Differences
I never realized how your friends are the frame that holds the picture of who you are. I don’t know who I am here.
Flip’s world turns upside down when his parents divorce and he is uprooted from the only home he’s ever known. When a child lives in one place surrounded by people who know their story and are familiar with their family, they have less occasion to explain and therefore scrutinize their own family make up. Flip’s friends most probably no longer even notice that Flip doesn’t look like the rest of his family. While many kids in the San Francisco Mission District are growing up in families that speak Spanish as a first language, Flip’s Latino friends will have known from an early age that, although Flip looks like them, he does not speak Spanish. Perhaps at an early age that would have been noteworthy, but with time it just becomes a part of who Flip is to them.
Moving to a place where most of the people around him are strangers and do not know his story heightens Flip’s awareness of both his color and his ethnicity. Being the only person of color in his family draws attention almost everywhere he goes. People are curious and at times insensitive about how they satisfy their curiosity. Certainly in our family, and in other transracial adoptive families I know, the questions that strangers felt free to ask about our youngsters, regardless of the fact our kids may have been present, served to make our children aware that there was something ‘different’ about their family and them.
“Where did you get her?” “Was it really expensive to bring him home?” “Where was she born?” Or when introduced to a sibling of a different race, “Oh, are they real siblings?” “Oh he’s so cute, did you get more than just one?”
Of course being different is something we should celebrate but as we see now more than ever, in this country it is often something that brings shame and negative attention. When Flip is uprooted from his home and community and finds himself in a school where he knows no one, and a town where most of the people in the grocery store do not look like him, his awareness of both his color and his differences become highlighted every day. And so his sense of self begins to crumble and shift. Everyday he must define himself to those around him which leads him to question the aspects about himself and his family that he once took for granted.

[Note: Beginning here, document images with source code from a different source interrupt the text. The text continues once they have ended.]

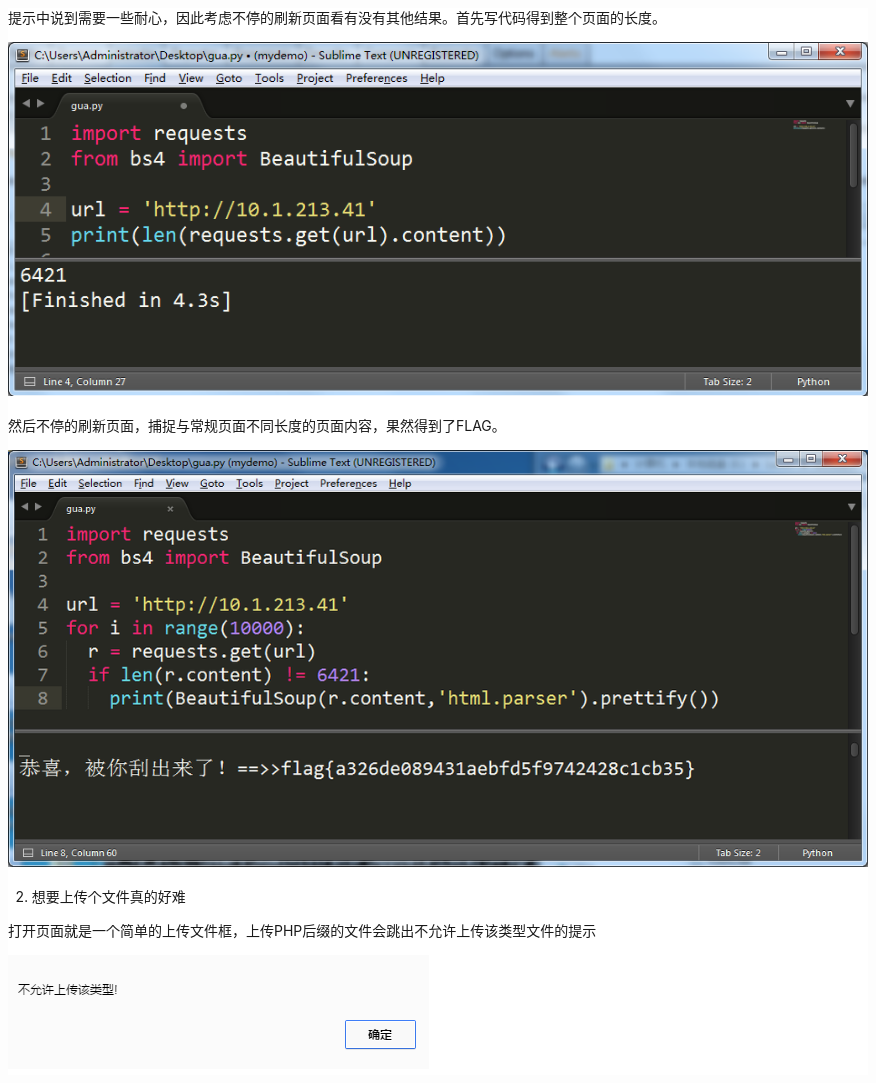   提示中说到需要一些耐心，因此考虑不停的刷新页面看有没有其他结果。首先写代码得到整个页面的长度。

  ![Flag中大奖4.png](imgs/Flag中大奖4.png)  

  然后不停的刷新页面，捕捉与常规页面不同长度的页面内容，果然得到了FLAG。

  ![Flag中大奖3.png](imgs/Flag中大奖3.png)  

2. 想要上传个文件真的好难

  打开页面就是一个简单的上传文件框，上传PHP后缀的文件会跳出不允许上传该类型文件的提示

  ![想要上传个文件真的好难1.png](imgs/想要上传个文件真的好难1.png)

My child noticed how different she was when we placed her in a pre-school where all the little kids in the dress-up corner were blond-haired, blue-eyed or fair skinned and brunette. Even when our children don’t talk about it with us, each time they enter a new situation they are aware of how their family is different from someone else’s family, or how they may be the only brown person in a room. Although it can be a difficult conversation, and parents worry about discussing something they believe their children don’t think about, opening the door to this kind of a conversation indicates to your child that you are willing to go there with them when they are ready.
DISCUSSION QUESTIONS
1. Have you ever had to change schools or the town in which you lived due to your parents’ separating, or a family move? How was that for you?
2. Did the color of your skin or your ethnicity play a role in making new friends and fitting in to your new school/town?